Marqise Lee | Wide Receiver | USC | Junior | 6'1, 195 pounds
2012 Stats: 118 catches, 1,721 yards, 14 touchdowns
The buzz was real at USC last season. Ranked as the No. 1 team in the country preseason by some publications, the Trojans were led by quarterback Matt Barkley and wide receiver Robert Woods. But as it turned out, sophomore wide receiver Marqise Lee made the biggest jump and became the impact player for USC's offense.
Initially recruited to play safety, Lee is a gifted athlete that can hurt a defense in a number of different ways. The 2012 Belitnekoff Award winner was downright dominant during his second season at USC and is in line to be a high draft pick if he bolts for the NFL after his upcoming junior season.
What he does well
Lee is a gifted athlete who wastes no movement in his routes. He gets down the field in a hurry and demonstrates explosion in every aspect of his game. A track star at USC, Lee has the speed to deliver the kill shot over the top of the defense but the quickness needed to make plays underneath. Once the ball is in his hands, Lee is a dangerous playmaker with the vision and burst to pick up extra yardage after the catch.
Once he gains the separation, Lee is gifted at tracking the football and making plays down the field. He shows outstanding leaping ability, high-pointing passes at their apex. His body control is also top notch, as he can adjuct his body along the sidelines and in the air while maintaining the focus needed to finish the catch.
While his athleticism is what jumps off the screen at first glance, Lee's physicality and toughness will separate him from other wide receivers in this class. He's a tenacious blocker who gets down the field and engages defenders with natural balance and body control. He also shows the strength to break tackles and make plays on the football over the middle.
What he needs to improve on
Lee's biggest issue is something he can't do a thing about. At 6-feet-1-inch tall, Lee's height isn't ideal for the position. But plenty of players have dominated the NFL ranks at similar or even smaller stature.
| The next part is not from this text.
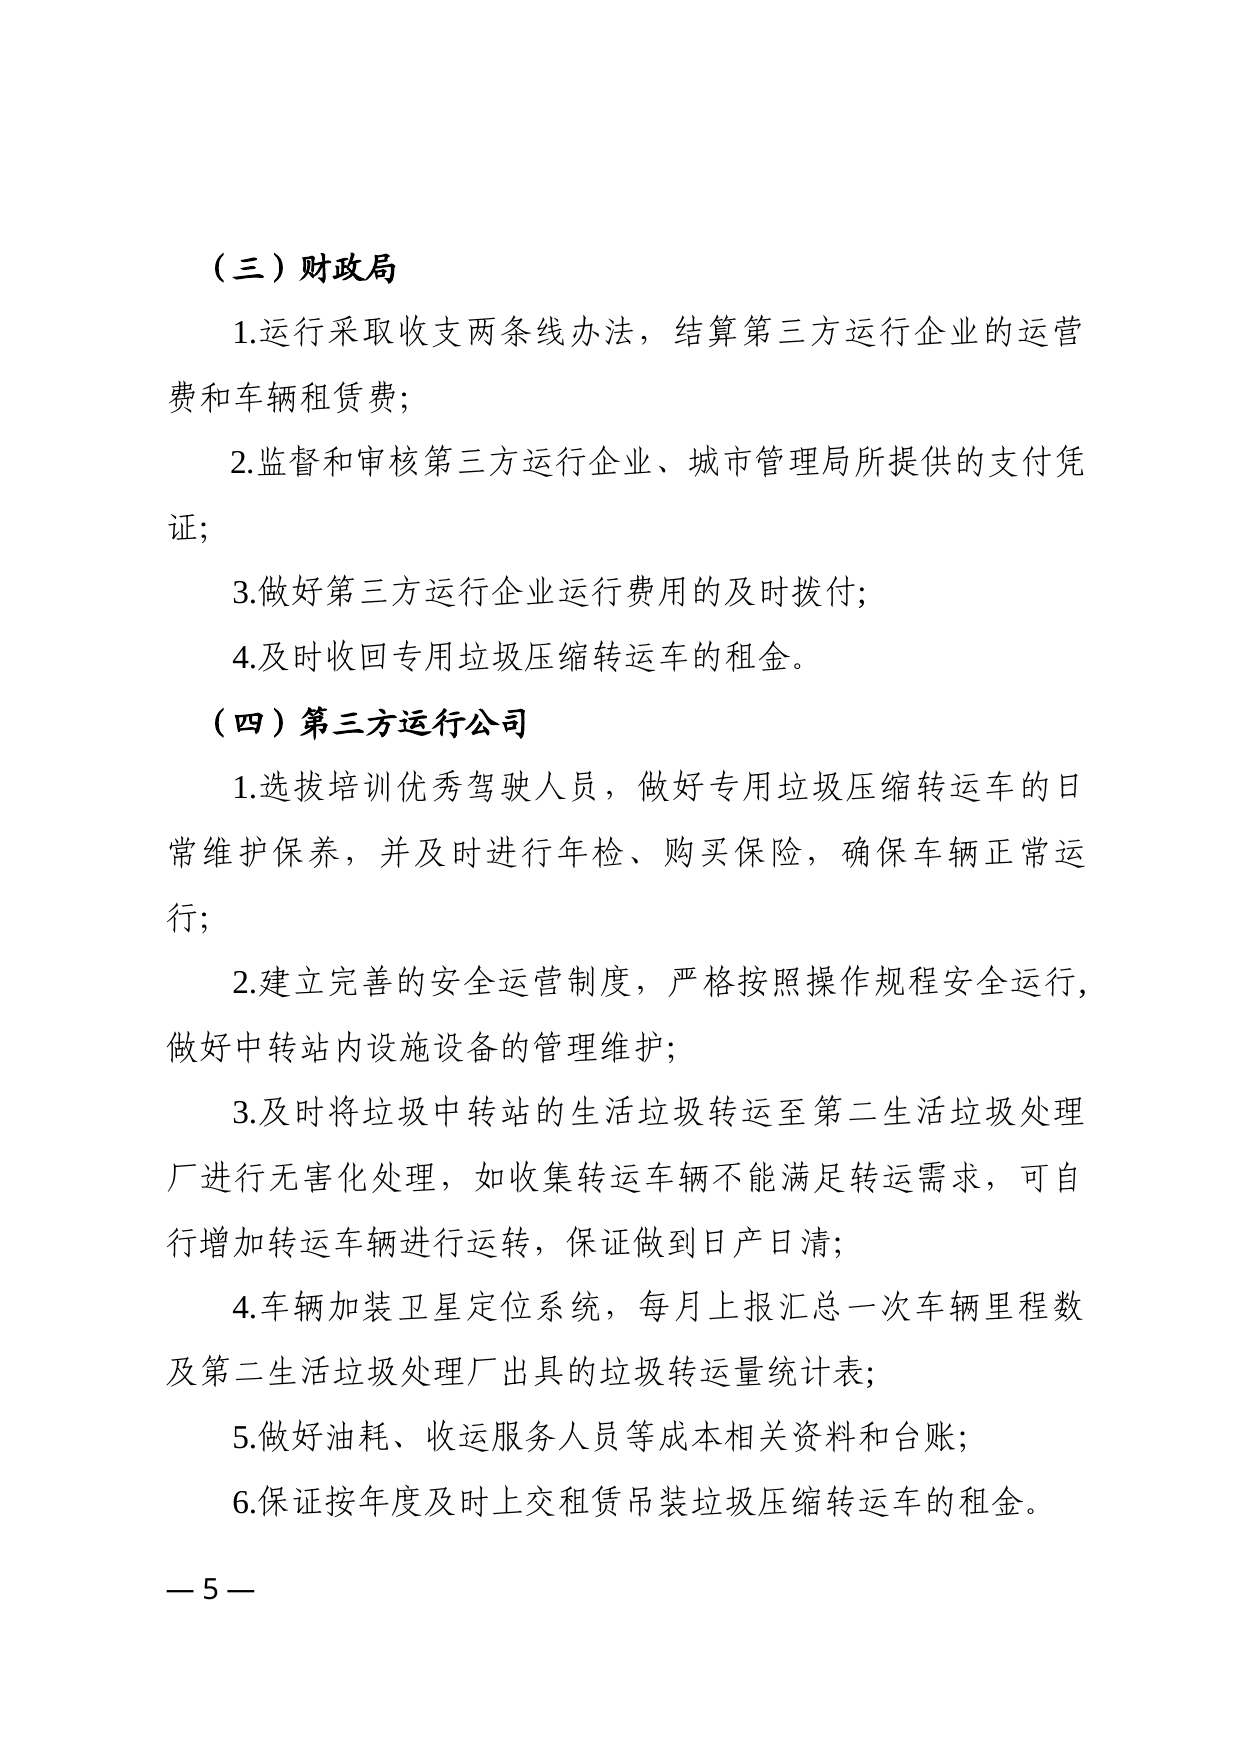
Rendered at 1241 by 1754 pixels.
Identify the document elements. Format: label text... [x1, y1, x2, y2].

While Lee bulked up between his freshman and sophomore years, he could stand to add even more weight to his 195-pound frame. His strength becomes an issue when trying to beat press coverage, something he doesn't do consistently enough. If he manages to get even stronger while maintaining his speed and burst, he could be a dangerous and versatile offensive weapon in the NFL.
From a technical standpoint, Lee is a solid route runner but doesn't have the experience running a ton of different routes. His skill set and focus suggest that he wouldn't have an issue running any route in the book, but USC has limited him a bit in this area. He also has a tendency to let the ball come into his body on occasion. Though for the most part, Lee is a reliable hands catcher.
Lee enters the 2013 season as the top wide receiver prospect on most boards, and for good reason. He's been dominant in two seasons at USC and should only continue to develop in his junior season. Lee's ability to stretch the defense and make plays with the ball in his hands will give him plenty of chances to impress scouts this fall.